A une époque où les liens sociaux se forgent par écrans interposés, on a raison de se questionner sur les bons fondements de nos amitiés. Certaines sont faites pour durer, d'autres se délitent aussi rapidement qu'elles sont venues, sûrement motivées par la surconsommation qui s'immisce désormais jusque dans nos relations. "Les vrai·es ami·es se comptent sur les doigts de la main", assure l'adage. Et c'est parfois le cas. Mais ça ne veut pas dire que ceux et celles qui ont loupé leur place sur nos phalanges n'en méritent pas dans notre vie pour autant.
Ces amitiés dites "superficielles", ces connaissances qu'on baptise volontiers "copains" ou "copines" - comme pour marquer la différence avec les "solides" - sont plus nécessaires à notre bien-être que les pros du minimalisme relationnel voudraient l'admettre. Non, réduire nos cercles au strict minimum ne nous rendra pas toujours plus heureux·ses. Surtout si la seule motivation est de ne s'entourer que de personnes qui laisseraient tout tomber pour nous en un claquement de seconde. Aux grandes amitiés, de grandes responsabilités. Sauf que la légèreté et l'absence d'engagement aussi peut avoir du bon. Explications.

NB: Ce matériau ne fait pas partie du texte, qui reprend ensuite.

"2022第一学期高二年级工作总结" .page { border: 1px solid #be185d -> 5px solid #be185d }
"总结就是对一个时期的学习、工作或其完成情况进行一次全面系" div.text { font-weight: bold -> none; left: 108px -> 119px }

"Les amitiés superficielles peuvent offrir toutes sortes d'avantages", affirme Karen Kwong, psychologue, à Refinery29. "Vous pouvez faire différentes choses ensemble et obtenir de nouvelles perspectives parce que vous n'avez pas d''habitude' avec cette personne. Vous devenez ainsi plus libre et facile à vivre, vous pouvez oublier vos problèmes pour une nuit et l'autre n'aura pas d'idée préconçue de qui vous êtes ni de ce que vous pensez."

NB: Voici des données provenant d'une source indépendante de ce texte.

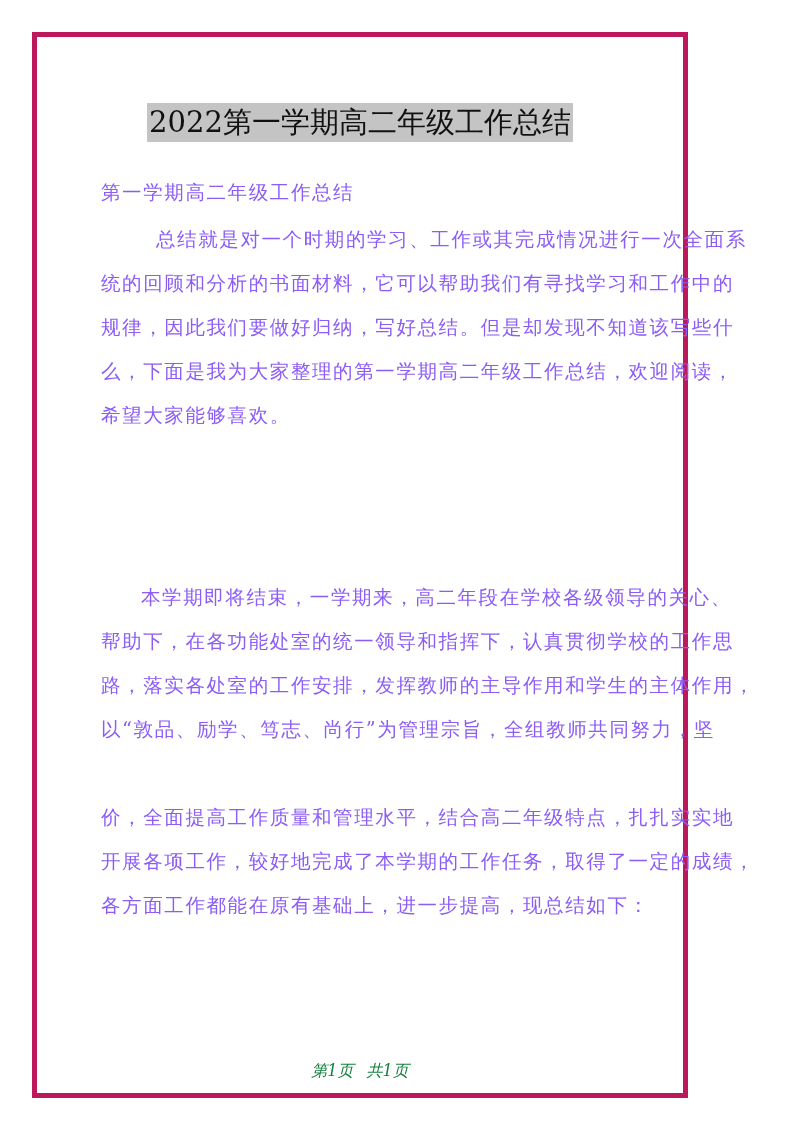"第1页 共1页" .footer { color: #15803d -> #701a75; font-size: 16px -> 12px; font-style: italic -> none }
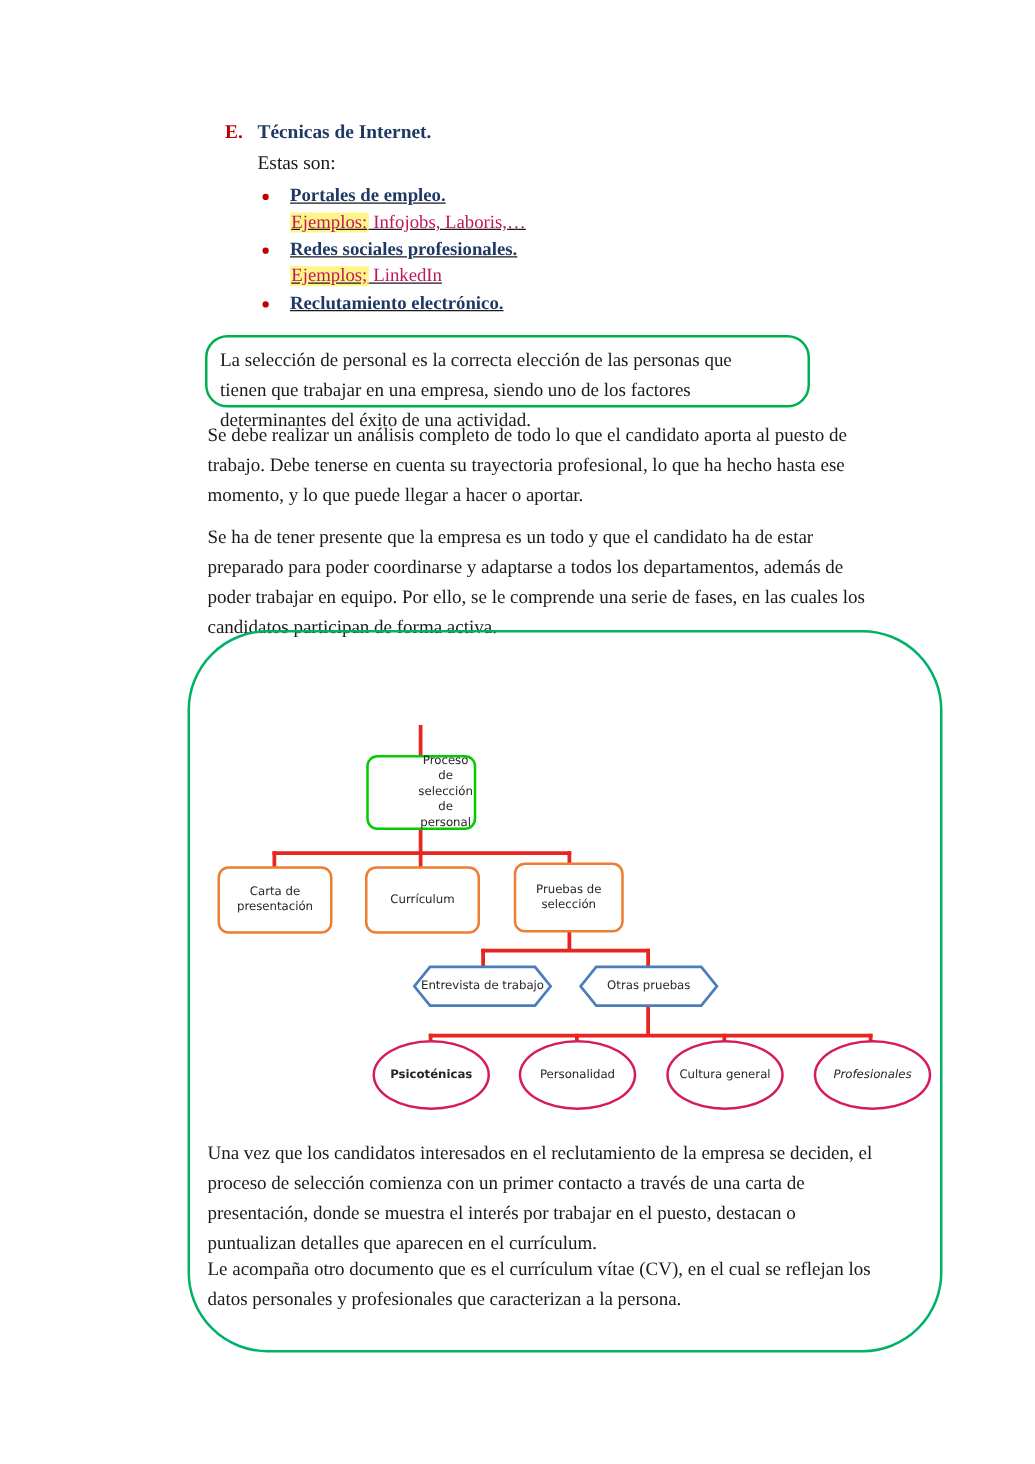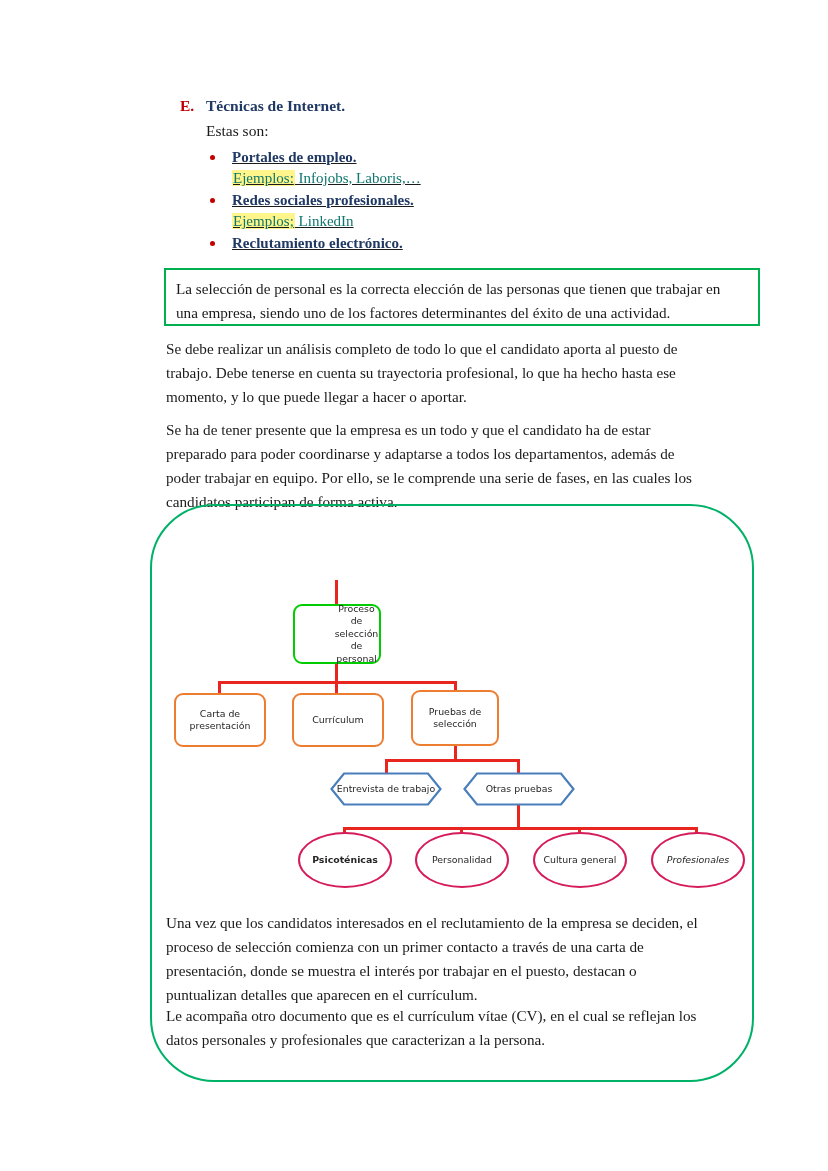"Ejemplos: Infojobs, Laboris,…" .b-example { color: #0f766e -> #be185d }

Loin de nous l'idée de se bâtir une fausse personnalité pour passer du temps avec nos potes de second plan, il s'agit plutôt d'un contexte où l'on peut s'échapper un peu du quotidien en évoquant des sujets différents et en se changeant les idées en cas de coup dur. Pas d'introspection autour d'un café, pas de leçon de morale (essentielle mais quelques fois pesante) sur notre mode de vie de la part de notre meilleure amie. Et puis au contraire, on peut aussi saisir cette distance avec l'autre pour se livrer sur des détails, des situations qui nous tracassent et que l'on n'ose pas forcément aborder avec nos proches. Un avis neuf, un oeil extérieur ne fait jamais de mal, et peut d'ailleurs nous faire ouvrir les yeux sur un sujet précis sans avoir l'impression d'être passée sur le divan.

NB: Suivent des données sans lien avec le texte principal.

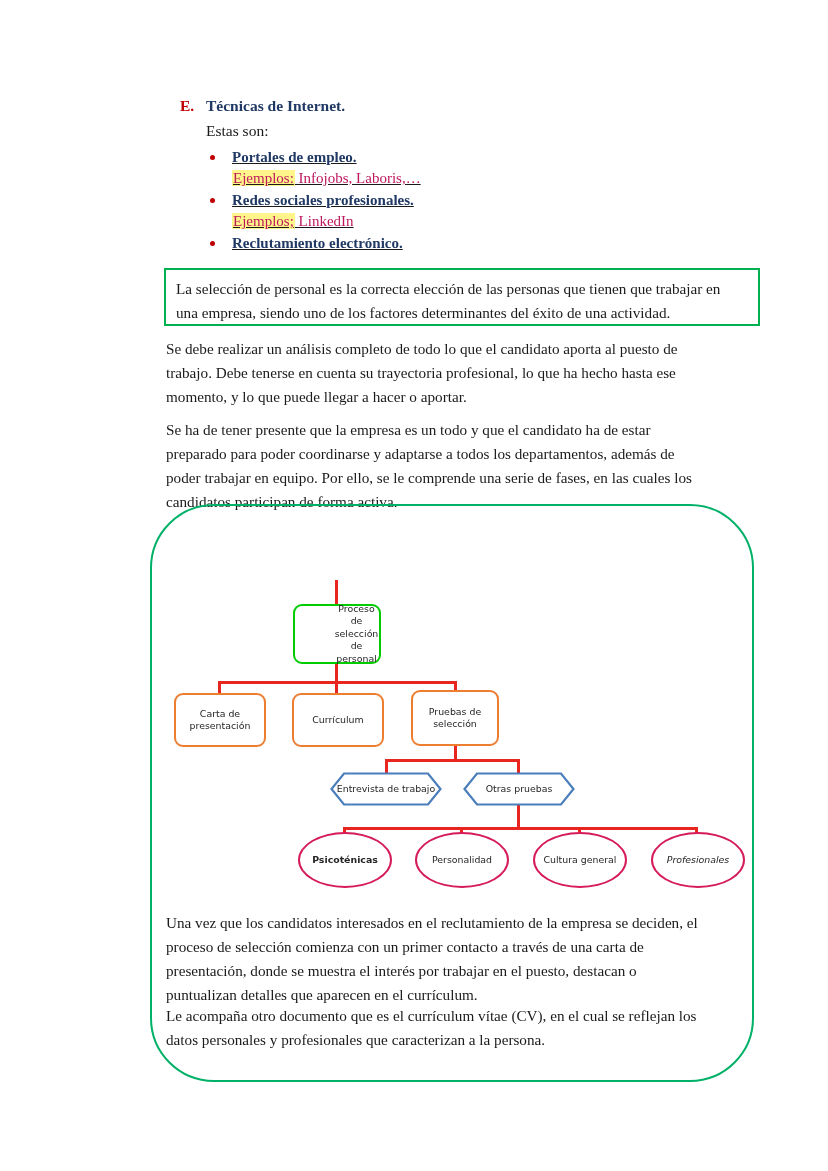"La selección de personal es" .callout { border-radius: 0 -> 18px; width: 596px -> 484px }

Certes, les amitiés ne devraient pas se vivre comme un impératif. Seulement on ne peut pas vraiment nier qu'annuler un rendez-vous avec notre pote d'enfance le jour-même aura plus de répercussions que décommander une copine de fac qu'on revoit de temps en temps. Oui, être là pour les autres est important, et se tenir à ses obligations aussi. De plus, comme explique l'experte, "la beauté de ces amitiés intenses peut aussi être de savoir que vous avez quelqu'un qui sera avec vous dans les hauts et les bas de la vie." Mais elles demandent aussi beaucoup d'attention que l'on n'est pas toujours en mesure d'offrir. Une attention qui finit parfois par prendre des airs de pression involontaire - et bien réelle.
Alors bien sûr, les amitiés superficielles ont leurs défauts : si on ressent nous-même un engagement moindre à leur égard, c'est qu'elles nous le rendent bien. On ne peut pas compter sur elles à 100 %. L'astuce reste de savoir à quoi s'en tenir et de ne pas trop attendre d'une relation qui finalement, n'ira pas plus loin que quelques ragots autour d'une pinte une fois tous les deux mois et trois DMs sur Instagram dans l'intervalle - ce qui nous va parfaitement.
"Mieux vaut savoir à qui vous avez affaire. Si vous invitez quelqu'un à un événement auquel il est essentiel que cette personne arrive à l'heure, ou qu'elle vienne tout court, alors peut-être que convier une connaissance n'est pas la meilleure idée. Cependant, s'il s'agit d'un verre décontracté à plusieurs, invitez celui ou celle qui est toujours prêt·e à rire et ajoute une dynamique différente à l'événement."
Et puis, à force de les côtoyer, on finit par réaliser à quel point nos relations plus intimes sont précieuses. Et qu'on laisserait, nous aussi, tout tomber pour elles en un claquement de seconde.